Dans le journal que Bof a vu, on fignole la présentation de la suite des évènements. Sur une ligne qui s’étire sur  deux pages, on donne la suite des événements  avec les dates….   Comme par exemple :   1 août. Des bénévoles affluent de partout au Québec ;  2 août. 350 bénévoles arpentent la région  de Trois Rivières … ; 6 août.  Plus de  milles personnes interrogées….; 17 août.  Jean Charest dit à la famille que la population du Québec est avec elle ; 9 avril. L’humoriste  M… présente un spectacle bénéfice et récolte $ 30 000 ;  31 mai.  Expiration de la récompense promise … et cerise sur le sunday… 31 juillet.  Messe au sanctuaire Notre-Dame du Cap de Trois Rivière afin de commémorer l’anniversaire de la disparition….

 

Et on apprend le soir, par la télévision,  que deux milles fidèles viennent témoigner leur sympathie et invoquer  la Providence  de convaincre le  kidnappeur (à défaut de l’avoir empêché)  de remettre la victime, si elle est toujours vivante,  dans les mains de ses parents qui pourront continuer à en assurer la garde partagée. La cérémonie s’achève par une procession aux flambeaux à l’extérieur.

 

Le pasteur, qui ne veut pas  se faire voler  la vedette  par les journalistes,  y va dans son homélie à comparer l’enlèvement de la jeune fille à la perte  de Jésus,  à douze ans,  qui fut retrouvé parmi les docteurs du temple   à défaut de journalistes à l’époque.

 

 

LE PLUS VRAI. C’est un  chef de police qui a résumé  bien  inconsciemment la situation…

 

« Il reste plusieurs pistes à exploiter, (IL SE REPREND)   à explorer» 

 

Exploiter sans doute pour désigner le travail des journalistes,,, Explorer pour le travail de la police… 

 

Et si le silence était encor le meilleur signe de compassion au lieu de pratiquer l’art de tourner le fer dans la plaie… à moins qu’on ait affaire à des masochistes !!!

 

 

Si l’on tien à  marquer l’anniversaire d’un crime crapuleux, quoi de mieux que des crimes qui le sont encore plus.
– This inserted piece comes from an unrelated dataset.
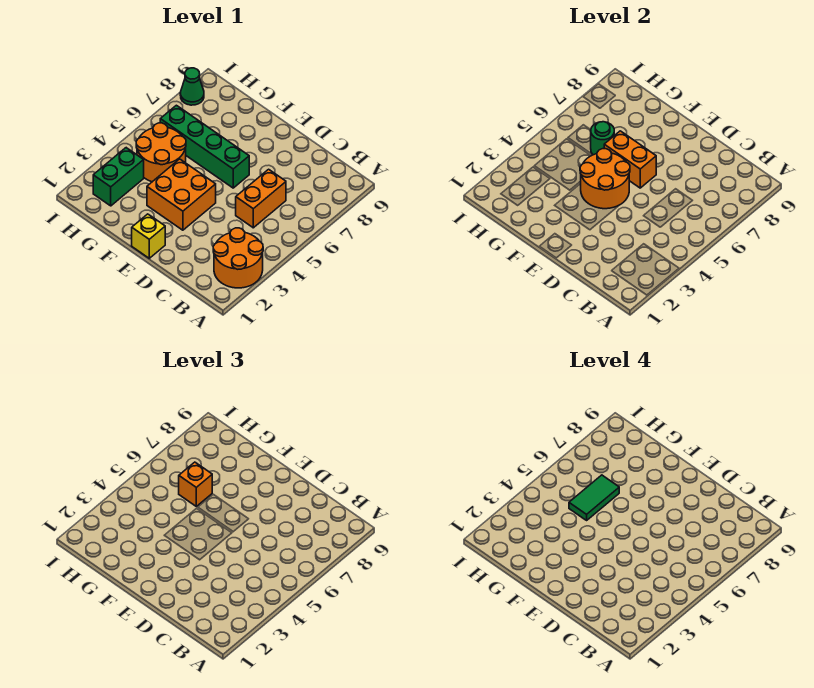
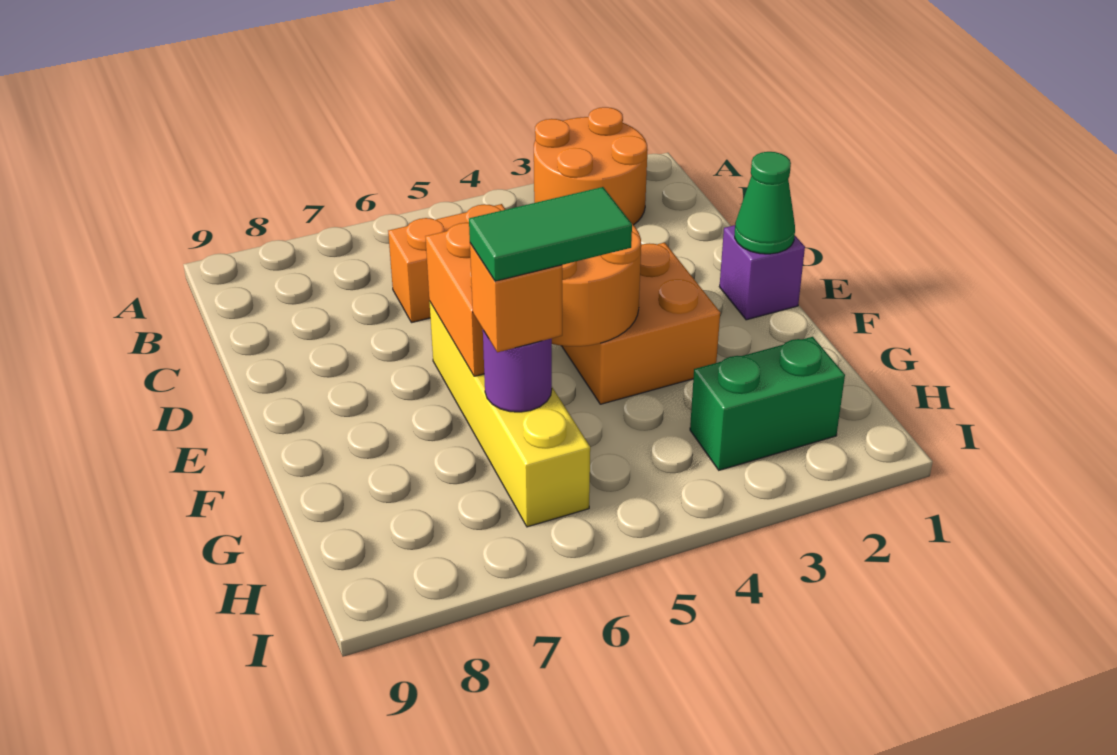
yellow 1x1 brick [132,214,165,258] -> purple 1x1 brick [719,225,805,320]
green 1x4 brick [160,105,249,188] -> yellow 1x4 brick [429,301,590,527]
orange 2x2 round brick [136,123,186,182] -> none
green 1x1 round brick [591,122,614,155] -> purple 1x1 round brick [483,330,552,412]
green 1x1 cone [180,68,204,105] -> green 1x1 cone moved to [735,152,795,254]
On dirait presque que certains y ont pensé : à l’anniversaire de l’enlèvement de Cédrika, ailleurs  au pays,  un individu décapite son voisin d’autobus (sur trois colonnes en bas d’une page intérieure  dans le journal)  et, plus  près de chez nous, un paternel enlève l’amie de cœur de son fils et la tue…  après avoir…. ???